3 out of 4 people found the following review useful:
wow, 30 August 2010
9/10

This is a very remarkable movie. After the first 30 minutes I felt I had had more pleasure than usual from a film. This was an odd feeling considering how old-fashioned and simple the direction seemed. After an hour I was amazed at how engrossed I was in the story and the characters. I paused the movie several times to reflect on it. The cinematography is minimalist compared to current styles; the direction is out of sight and unobvious; the story is very simple, based on progress through time, but covering in its scope all the important questions of life, death, honesty, honor, and that most difficult to define quality – compassion. It provides a viewpoint on love, friendship, war, peace, victory, defeat, courage, understanding and the human spirit. Quite an amazing tour de force. I understand why Churchhill wanted this banned – it was not the mood he needed to bolster his own position and rally the population, yet it is more honest than any of his speeches, and more human than he ever succeeded in being. War is a horrible thing. Life is a glorious thing: I think that is the message of this movie.

0 out of 1 people found the following review useful:
Why complain?, 14 August 2010
8/10

This is my vote for the whole series. Considering the oh so lame movie offerings since the first JP I found this entire series very entertaining and definitely worth watching, if only for the excellent story premise and cinematography. #1 was clearly the best because it didn't talk down to the audience and demanded attention.
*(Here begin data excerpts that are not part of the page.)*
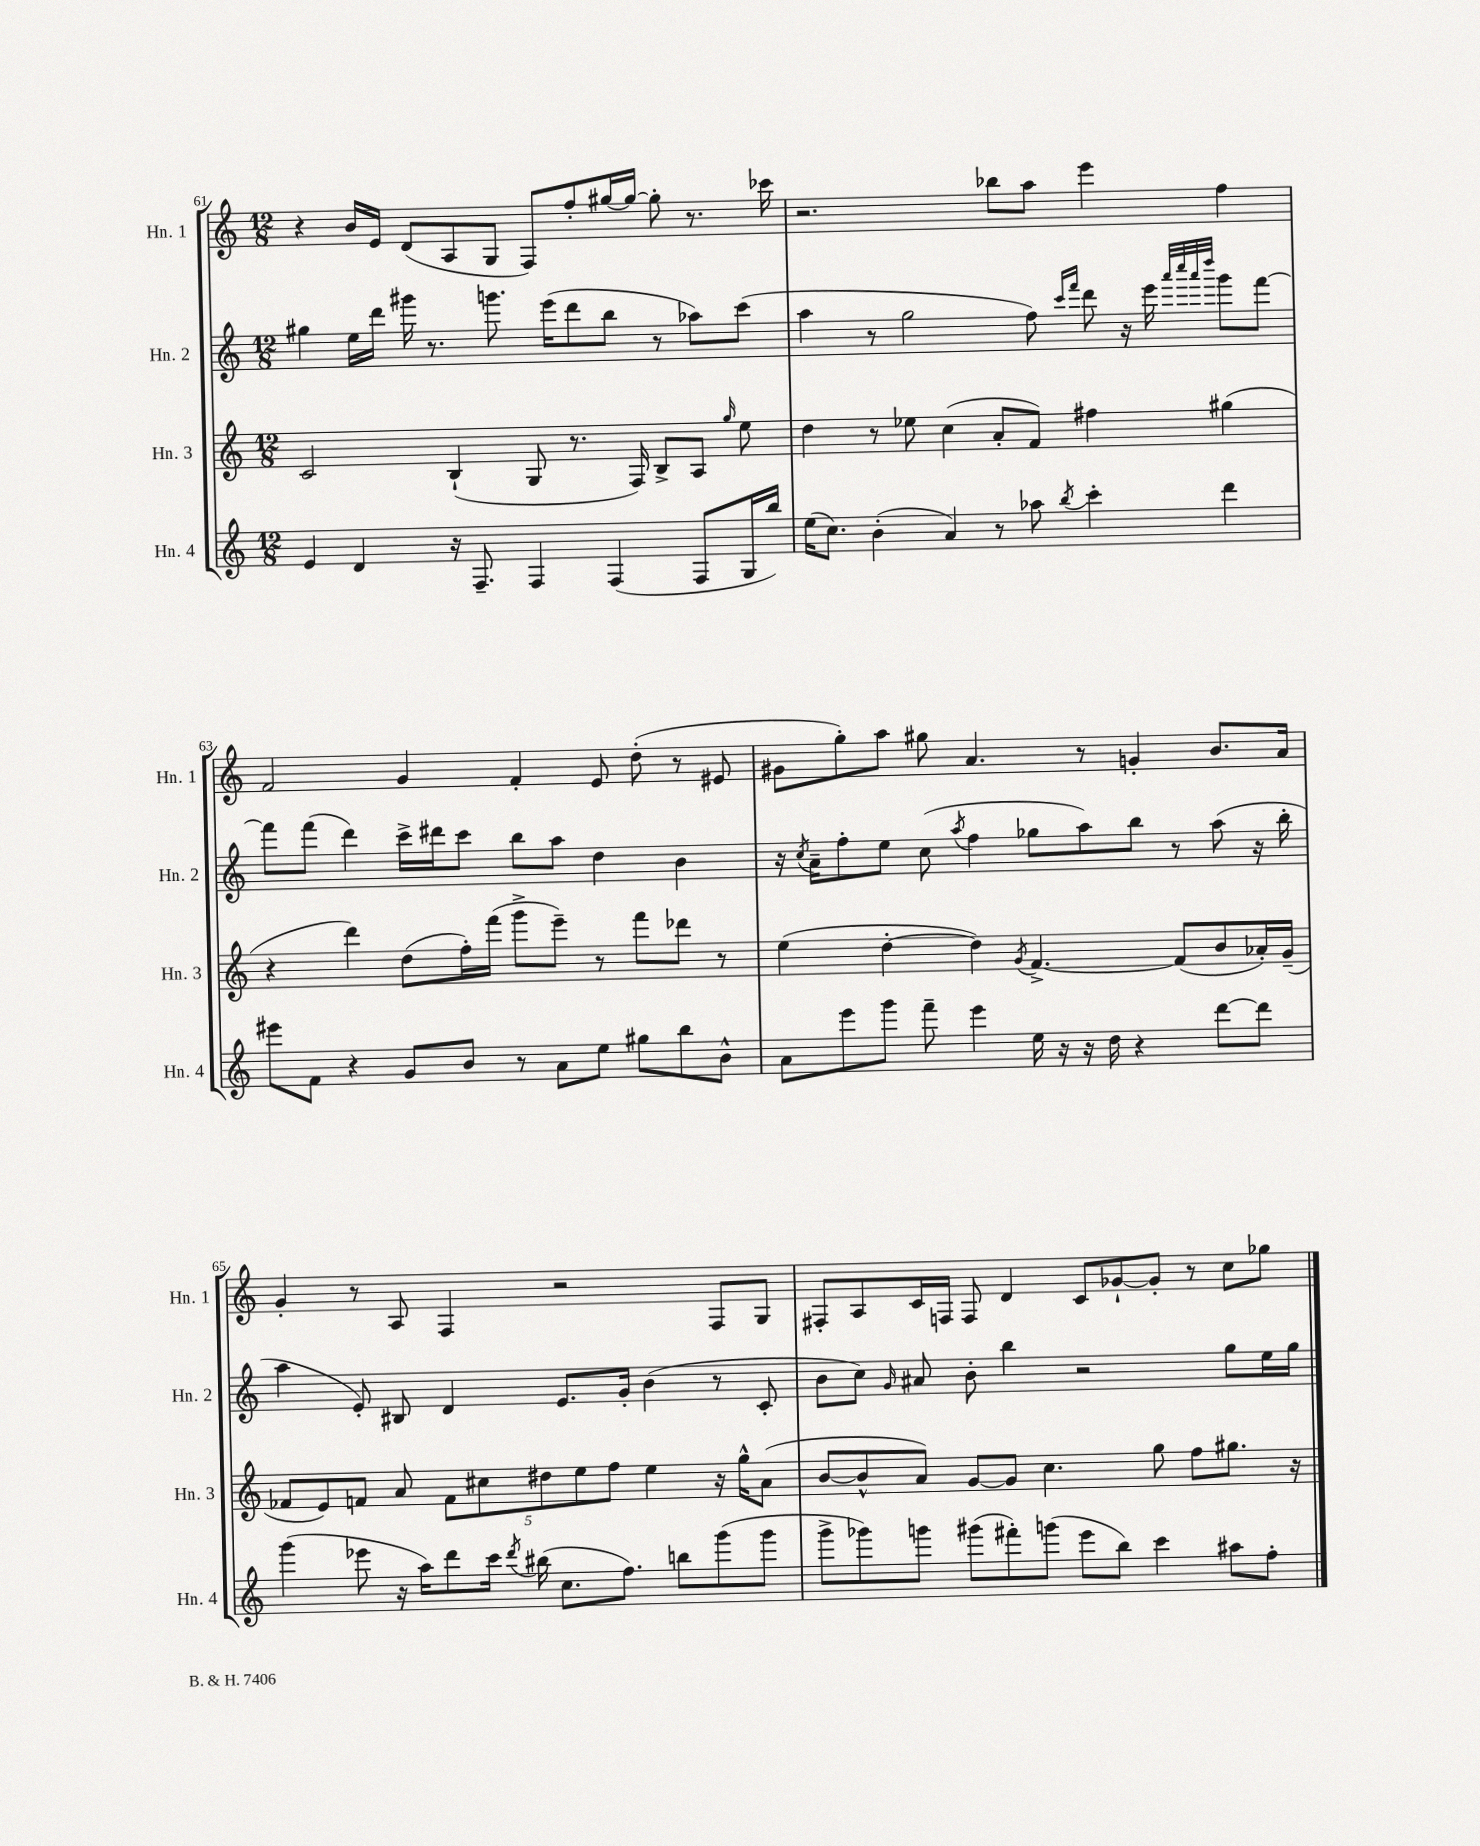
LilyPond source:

<<
\new StaffGroup <<
\new Staff = "s0" \with { instrumentName = "Hn. 1" shortInstrumentName = "Hn. 1" } {
    \clef treble \key c \major \numericTimeSignature \time 12/8
    \autoBeamOff r4 b'16[ e'16] d'8[( a8 g8] f8[) f''8-. gis''16~ gis''16]~ gis''8-. r8. ces'''16 |
    r2. bes''8[ a''8] e'''4 f''4 |
    f'2 g'4 f'4-. e'8 d''8-.( r8 eis'8 |
    gis'8[ g''8-.) a''8] gis''8 a'4. r8 g'4-. b'8.[ a'16] |
    g'4-. r8 a8 f4 r2 f8[ g8] |
    fis8[-. a8 c'16 f16] f8 d'4 c'8[ ges'8~-! ges'8]-. r8 c''8[ ges''8] \bar "|." |
}
\new Staff = "s1" \with { instrumentName = "Hn. 2" shortInstrumentName = "Hn. 2" } {
    \clef treble \key c \major \numericTimeSignature \time 12/8
    \autoBeamOff gis''4 e''16[ d'''16] gis'''16 r8. g'''8. e'''16[( d'''8 b''8] r8 aes''8[) c'''8]( |
    a''4 r8 g''2 f''8) \grace { c'''16[ f'''16] } d'''8 r16 e'''16 \grace { a'''32[ c''''32 a'''32 d''''32] } g'''8[ f'''8]~ |
    f'''8[ f'''8]( d'''4) c'''16[-> dis'''16 c'''8] b''8[ a''8] d''4 b'4 |
    r16 \acciaccatura { c''8 } a'16[-- f''8-. e''8] c''8( \acciaccatura { a''8 } f''4 ges''8[ a''8) b''8] r8 a''8( r16 b''16-. |
    a''4 e'8-.) bis8 d'4 e'8.[ g'16]-. b'4( r8 c'8-. |
    b'8[ c''8]) \grace { g'16 } ais'8 b'8-. b''4 r2 g''8[ e''16 g''16] \bar "|." |
}
\new Staff = "s2" \with { instrumentName = "Hn. 3" shortInstrumentName = "Hn. 3" } {
    \clef treble \key c \major \numericTimeSignature \time 12/8
    \autoBeamOff c'2 b4-!( g8 r8. f16) b8[-> a8] \grace { g''16 } e''8 |
    d''4 r8 ees''8 c''4( a'8[-. f'8]) fis''4 gis''4( |
    r4 d'''4) d''8[( f''16-.) f'''16]( g'''8[-> e'''8]--) r8 f'''8[ des'''8] r8 |
    e''4( d''4~-. d''4) \acciaccatura { g'8 } f'4.~-> f'8[( b'8 aes'16-.) g'16]--( |
    fes'8[ e'8) f'8] a'8 \tuplet 5/4 { f'8[ cis''8 dis''8 e''8 f''8] } e''4 r16 g''16[-^ a'8]( |
    b'8[~ b'8-^ a'8]) g'8[~ g'8] c''4. g''8 f''8[ gis''8.] r16 \bar "|." |
}
\new Staff = "s3" \with { instrumentName = "Hn. 4" shortInstrumentName = "Hn. 4" } {
    \clef treble \key c \major \numericTimeSignature \time 12/8
    \autoBeamOff e'4 d'4 r16 f8.-- f4 f4( f8[ g16 b''16]) |
    e''16[( c''8.]) b'4-.( a'4) r8 aes''8 \acciaccatura { b''8 } c'''4-. d'''4 |
    eis'''8[ f'8] r4 g'8[ b'8] r8 a'8[ e''8] gis''8[ b''8 b'8]-^ |
    a'8[ e'''8 g'''8] f'''8-- e'''4 e''16 r16 r16 d''16 r4 d'''8[~ d'''8] |
    g'''4( ees'''8 r16 a''16[) d'''8 c'''16] \acciaccatura { d'''8 } bis''16( c''8.[ f''8.]) b''8[ g'''8( g'''8] |
    g'''8[-> ges'''8) g'''8] gis'''8[( fis'''8-.) g'''8]( e'''8[ b''8]) c'''4 ais''8[ f''8]-. \bar "|." |
}
>>
>>
\layout { \context { \Score currentBarNumber = #61 } }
The second and third in the series took a little too much for granted, too inclined to lean on the proved, successful moments of the first and so not innovative in any way. Yet, there are more high points than low points, and they are each excellent examples of the film-maker's craft. They all carry you away to a whole different plane, professionally and enjoyably, and apart from Avatar and a few other exceptions like LOTR,early Harry Potters, perhaps a couple I haven't named, few other movie series have been as well constructed. Michael Crichton's imagination lives on beyond him.

2 out of 3 people found the following review useful:
A Beautifully Made Film, 9 June 2010
10/10

Having recently worked through a dozen or so samurai films, including Kurosawa's generally brilliant offerings, my taste had become fairly attuned to the genre and although several were very good the style was beginning to wear thin. Until Hidden Blade. This is an exceptional film; original in story, characters and direction. The plot is quite simple: a samurai whose father's disgrace has reduced the family in status, lives with a maid and a servant. He is in love with the maid, and she with him, but the social conventions and their own decency prevent this from becoming anything more than a tender friendship. The samurai's sword school companion gets himself into trouble and finally their sword-brother relationship leads the plot to a climax. There are several fights, a background of western military training being given to the samurai in this area, but above all that is the compassion and decency of the samurai and his maid. There is not a wasted moment in the direction; the scenery is beautiful; the acting is very engaging; the story seems to move at a gentle pace but it's impossible to take your eyes off the screen - one of those truly well- made movies where the technical excellence is so understated that you know only that you're being swept along with the story. Highly, highly recommended.